### Texto base
O clássico entre Grêmio e Internacional se destacou não só pelo placar, mas pelos números: o Gre‑Nal 454 registrou público total de 55.695 torcedores e a maior renda das quartas de final, R$ 5.459.371. O desempenho do público na Arena do Grêmio quebrou marcas locais e confirmou o peso dos clássicos regionais na arrecadação do torneio.
Na comparação com os demais jogos da rodada, a diferença foi clara. Atlético‑MG 2 x 1 Cruzeiro reuniu 42.992 espectadores no total e arrecadou R$ 4.450.632. Vitória 0 x 2 Vasco teve público total de 28.499 e renda de R$ 823.621. O confronto com o menor comparecimento foi Santos 0 x 0 Palmeiras: 15.077 pessoas e R$ 564.740 em bilheteria.
Esses números mostram como capacidade de estádio, apelo regional e mobilização de torcidas impactam diretamente as receitas de bilheteria. Para clubes como Grêmio e Internacional, clássicos alimentam caixa e reduz a pressão por outras fontes de receita; para times que geram públicos menores, o efeito é o oposto, aumentando a dependência de TV e transferências.

### Extrato de dados
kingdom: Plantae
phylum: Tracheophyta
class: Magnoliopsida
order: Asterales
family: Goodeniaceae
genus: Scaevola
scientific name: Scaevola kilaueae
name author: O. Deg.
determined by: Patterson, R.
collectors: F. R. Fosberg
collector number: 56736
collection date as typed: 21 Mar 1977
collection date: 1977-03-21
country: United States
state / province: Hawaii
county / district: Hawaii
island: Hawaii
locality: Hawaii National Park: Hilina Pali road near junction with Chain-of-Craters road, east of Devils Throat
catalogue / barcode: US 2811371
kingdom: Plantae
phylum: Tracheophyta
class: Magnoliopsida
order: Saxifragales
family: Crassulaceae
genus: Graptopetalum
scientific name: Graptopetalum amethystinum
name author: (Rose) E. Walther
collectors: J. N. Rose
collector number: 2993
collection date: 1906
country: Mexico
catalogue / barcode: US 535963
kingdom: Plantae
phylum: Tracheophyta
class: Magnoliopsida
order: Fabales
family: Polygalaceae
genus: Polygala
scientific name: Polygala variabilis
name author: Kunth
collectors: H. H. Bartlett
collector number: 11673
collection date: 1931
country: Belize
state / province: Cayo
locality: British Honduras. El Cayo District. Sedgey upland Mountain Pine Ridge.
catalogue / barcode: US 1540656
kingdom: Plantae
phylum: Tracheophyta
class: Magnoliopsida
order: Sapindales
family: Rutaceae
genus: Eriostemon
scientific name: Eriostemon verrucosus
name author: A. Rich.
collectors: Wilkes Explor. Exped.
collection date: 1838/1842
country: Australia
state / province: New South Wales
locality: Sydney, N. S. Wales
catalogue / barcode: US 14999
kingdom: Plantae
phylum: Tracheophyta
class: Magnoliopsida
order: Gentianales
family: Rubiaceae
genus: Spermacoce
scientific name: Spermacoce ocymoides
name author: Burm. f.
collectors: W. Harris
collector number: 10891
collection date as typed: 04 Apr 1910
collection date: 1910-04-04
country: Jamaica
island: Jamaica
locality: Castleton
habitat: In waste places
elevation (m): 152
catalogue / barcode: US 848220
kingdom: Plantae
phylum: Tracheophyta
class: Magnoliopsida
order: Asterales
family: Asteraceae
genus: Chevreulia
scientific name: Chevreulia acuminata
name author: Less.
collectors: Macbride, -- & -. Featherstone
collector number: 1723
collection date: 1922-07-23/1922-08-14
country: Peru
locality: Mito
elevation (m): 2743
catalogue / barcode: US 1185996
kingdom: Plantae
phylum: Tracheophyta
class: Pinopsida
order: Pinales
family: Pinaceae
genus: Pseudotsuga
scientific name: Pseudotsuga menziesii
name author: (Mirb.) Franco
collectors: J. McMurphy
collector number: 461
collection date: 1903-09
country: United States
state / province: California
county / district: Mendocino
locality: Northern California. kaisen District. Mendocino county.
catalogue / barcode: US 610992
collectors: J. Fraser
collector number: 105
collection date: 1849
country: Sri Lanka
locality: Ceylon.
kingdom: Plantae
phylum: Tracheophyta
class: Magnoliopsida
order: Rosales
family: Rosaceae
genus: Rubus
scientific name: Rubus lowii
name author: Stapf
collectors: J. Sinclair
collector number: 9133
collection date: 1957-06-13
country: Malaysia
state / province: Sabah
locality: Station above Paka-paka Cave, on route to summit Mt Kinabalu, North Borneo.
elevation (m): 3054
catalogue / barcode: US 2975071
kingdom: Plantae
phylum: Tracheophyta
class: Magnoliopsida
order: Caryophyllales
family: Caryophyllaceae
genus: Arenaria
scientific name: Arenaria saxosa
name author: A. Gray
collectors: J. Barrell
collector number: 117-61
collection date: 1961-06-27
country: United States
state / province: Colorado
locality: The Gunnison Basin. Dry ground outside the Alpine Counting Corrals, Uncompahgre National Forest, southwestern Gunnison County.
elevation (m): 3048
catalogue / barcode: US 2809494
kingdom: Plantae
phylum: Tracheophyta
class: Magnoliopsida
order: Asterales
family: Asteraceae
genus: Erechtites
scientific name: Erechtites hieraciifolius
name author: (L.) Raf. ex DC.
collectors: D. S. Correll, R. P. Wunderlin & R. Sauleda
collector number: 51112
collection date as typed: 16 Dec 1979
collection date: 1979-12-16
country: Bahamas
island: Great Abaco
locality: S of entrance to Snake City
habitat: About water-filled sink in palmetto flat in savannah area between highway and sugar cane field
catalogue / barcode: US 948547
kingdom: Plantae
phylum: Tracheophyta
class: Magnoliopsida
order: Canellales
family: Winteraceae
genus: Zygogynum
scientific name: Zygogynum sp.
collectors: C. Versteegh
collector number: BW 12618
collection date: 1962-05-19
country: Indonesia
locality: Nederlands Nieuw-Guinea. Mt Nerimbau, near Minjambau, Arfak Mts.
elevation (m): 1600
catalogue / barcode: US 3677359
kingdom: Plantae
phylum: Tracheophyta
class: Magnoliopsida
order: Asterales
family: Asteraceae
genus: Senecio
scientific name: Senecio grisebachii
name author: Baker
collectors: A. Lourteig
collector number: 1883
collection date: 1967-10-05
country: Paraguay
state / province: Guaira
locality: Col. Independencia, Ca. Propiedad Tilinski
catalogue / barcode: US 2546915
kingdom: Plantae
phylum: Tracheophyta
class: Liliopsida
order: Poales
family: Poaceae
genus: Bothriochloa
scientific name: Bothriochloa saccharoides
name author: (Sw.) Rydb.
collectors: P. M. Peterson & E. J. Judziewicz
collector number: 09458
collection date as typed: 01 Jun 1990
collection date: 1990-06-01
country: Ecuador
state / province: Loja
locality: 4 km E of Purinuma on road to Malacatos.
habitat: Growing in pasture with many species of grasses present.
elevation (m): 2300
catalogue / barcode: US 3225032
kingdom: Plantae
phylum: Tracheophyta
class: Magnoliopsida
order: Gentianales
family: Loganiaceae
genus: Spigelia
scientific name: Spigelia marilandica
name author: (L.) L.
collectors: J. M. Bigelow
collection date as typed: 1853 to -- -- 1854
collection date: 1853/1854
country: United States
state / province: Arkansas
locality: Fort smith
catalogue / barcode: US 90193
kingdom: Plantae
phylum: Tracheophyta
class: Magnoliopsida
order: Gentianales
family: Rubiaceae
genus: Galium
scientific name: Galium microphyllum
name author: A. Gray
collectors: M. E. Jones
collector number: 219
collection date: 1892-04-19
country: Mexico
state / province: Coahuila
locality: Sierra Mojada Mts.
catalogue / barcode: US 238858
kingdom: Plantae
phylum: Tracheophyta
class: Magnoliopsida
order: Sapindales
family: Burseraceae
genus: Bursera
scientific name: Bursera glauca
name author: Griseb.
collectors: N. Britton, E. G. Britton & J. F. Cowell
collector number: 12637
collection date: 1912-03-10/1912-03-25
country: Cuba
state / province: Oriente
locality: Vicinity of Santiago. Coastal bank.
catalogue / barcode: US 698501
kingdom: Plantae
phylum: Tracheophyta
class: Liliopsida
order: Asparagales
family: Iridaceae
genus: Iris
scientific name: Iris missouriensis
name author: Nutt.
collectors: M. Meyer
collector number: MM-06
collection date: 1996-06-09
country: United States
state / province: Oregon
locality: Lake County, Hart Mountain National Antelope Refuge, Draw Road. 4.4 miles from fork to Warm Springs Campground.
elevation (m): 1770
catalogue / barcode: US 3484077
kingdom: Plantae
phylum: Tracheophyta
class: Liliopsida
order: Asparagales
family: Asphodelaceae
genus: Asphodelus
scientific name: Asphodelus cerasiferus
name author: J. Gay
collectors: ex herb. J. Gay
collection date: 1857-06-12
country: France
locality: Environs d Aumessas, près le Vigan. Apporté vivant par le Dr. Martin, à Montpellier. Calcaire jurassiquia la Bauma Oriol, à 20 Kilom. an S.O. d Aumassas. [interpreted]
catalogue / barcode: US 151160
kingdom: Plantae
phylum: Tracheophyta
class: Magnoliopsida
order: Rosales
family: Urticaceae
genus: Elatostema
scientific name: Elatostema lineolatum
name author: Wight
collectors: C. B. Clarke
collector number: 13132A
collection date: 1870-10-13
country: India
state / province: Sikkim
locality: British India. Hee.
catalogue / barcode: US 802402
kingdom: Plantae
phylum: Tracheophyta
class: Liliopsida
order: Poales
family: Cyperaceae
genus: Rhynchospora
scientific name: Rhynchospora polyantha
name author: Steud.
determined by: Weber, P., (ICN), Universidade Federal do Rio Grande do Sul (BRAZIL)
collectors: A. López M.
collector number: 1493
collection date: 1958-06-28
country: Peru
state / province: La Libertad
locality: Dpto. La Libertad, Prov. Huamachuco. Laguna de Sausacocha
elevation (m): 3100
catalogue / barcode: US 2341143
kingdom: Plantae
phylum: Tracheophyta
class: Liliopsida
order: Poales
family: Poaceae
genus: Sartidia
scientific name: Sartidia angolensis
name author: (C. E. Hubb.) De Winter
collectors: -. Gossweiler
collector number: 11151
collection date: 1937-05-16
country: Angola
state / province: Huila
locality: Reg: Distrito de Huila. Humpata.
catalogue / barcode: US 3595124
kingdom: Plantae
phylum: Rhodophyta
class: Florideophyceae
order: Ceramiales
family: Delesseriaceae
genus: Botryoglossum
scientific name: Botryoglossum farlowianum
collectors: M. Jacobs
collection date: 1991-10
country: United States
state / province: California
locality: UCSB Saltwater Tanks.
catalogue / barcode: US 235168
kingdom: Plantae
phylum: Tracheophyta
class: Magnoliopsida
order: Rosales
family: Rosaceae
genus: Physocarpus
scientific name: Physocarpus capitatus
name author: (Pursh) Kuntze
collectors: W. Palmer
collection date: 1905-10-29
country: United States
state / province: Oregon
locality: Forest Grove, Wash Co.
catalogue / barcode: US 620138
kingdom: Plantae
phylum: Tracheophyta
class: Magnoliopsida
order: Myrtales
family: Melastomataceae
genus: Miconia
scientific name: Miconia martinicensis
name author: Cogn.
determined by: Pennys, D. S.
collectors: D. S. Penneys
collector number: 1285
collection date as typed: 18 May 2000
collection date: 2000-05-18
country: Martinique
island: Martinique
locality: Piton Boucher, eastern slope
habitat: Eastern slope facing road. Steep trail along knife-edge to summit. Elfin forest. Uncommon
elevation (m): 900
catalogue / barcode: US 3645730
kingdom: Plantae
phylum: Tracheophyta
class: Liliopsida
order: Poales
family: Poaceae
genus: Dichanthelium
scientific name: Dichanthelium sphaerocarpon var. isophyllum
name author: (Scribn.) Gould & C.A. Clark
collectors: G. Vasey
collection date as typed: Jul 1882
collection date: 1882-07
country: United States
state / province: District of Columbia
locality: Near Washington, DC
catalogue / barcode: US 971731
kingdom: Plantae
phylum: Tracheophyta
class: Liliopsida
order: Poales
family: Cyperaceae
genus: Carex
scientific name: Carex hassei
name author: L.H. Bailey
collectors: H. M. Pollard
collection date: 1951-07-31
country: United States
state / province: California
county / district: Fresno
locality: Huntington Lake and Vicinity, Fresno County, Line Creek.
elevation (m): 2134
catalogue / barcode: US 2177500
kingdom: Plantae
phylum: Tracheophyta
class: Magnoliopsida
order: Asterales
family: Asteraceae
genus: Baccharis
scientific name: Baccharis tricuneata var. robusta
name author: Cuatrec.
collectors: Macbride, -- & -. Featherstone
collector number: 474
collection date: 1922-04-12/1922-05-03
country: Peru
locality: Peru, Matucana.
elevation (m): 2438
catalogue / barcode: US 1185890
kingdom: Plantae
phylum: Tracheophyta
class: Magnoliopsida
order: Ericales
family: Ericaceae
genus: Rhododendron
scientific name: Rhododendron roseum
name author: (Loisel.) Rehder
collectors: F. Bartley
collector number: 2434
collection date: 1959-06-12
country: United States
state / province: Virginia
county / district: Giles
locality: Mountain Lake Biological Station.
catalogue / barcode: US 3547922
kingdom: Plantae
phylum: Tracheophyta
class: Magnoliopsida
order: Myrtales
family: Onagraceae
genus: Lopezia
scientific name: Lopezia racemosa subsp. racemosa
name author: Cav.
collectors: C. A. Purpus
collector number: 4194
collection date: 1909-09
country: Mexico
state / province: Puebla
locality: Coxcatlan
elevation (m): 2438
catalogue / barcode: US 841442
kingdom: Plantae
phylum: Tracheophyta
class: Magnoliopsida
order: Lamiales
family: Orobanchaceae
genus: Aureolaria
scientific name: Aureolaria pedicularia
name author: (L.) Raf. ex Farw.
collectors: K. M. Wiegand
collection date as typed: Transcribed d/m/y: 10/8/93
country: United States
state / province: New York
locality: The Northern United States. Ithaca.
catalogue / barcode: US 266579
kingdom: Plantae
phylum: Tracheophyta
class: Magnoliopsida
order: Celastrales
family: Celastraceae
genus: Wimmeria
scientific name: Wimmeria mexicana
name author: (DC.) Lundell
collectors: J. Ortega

### Conjunto de tarefas
1) Responda, com base no texto sobre os públicos das quartas de final:
(a) Qual foi o público total do Gre‑Nal 454?
(b) Qual foi a renda de Vitória 0 x 2 Vasco?
(c) De quais fontes de receita aumenta a dependência dos times que geram públicos menores?
2) Escreva a continuação do texto sobre os públicos das quartas de final a partir do ponto em que ele termina.

### Respostas em ordem
1)
(a) 55.695 torcedores.
(b) R$ 823.621.
(c) De TV e transferências.

2)
No curto prazo, a rodada reforça uma realidade já conhecida no futebol brasileiro: jogos de maior apelo ampliam a capacidade financeira do torneio, enquanto confrontos com menor público expõem desigualdades de mercado entre clubes. A Copa do Brasil mantém seu potencial de receita, mas os números enfatizam diferenças concretas na distribuição de receita e no impacto financeiro entre participantes.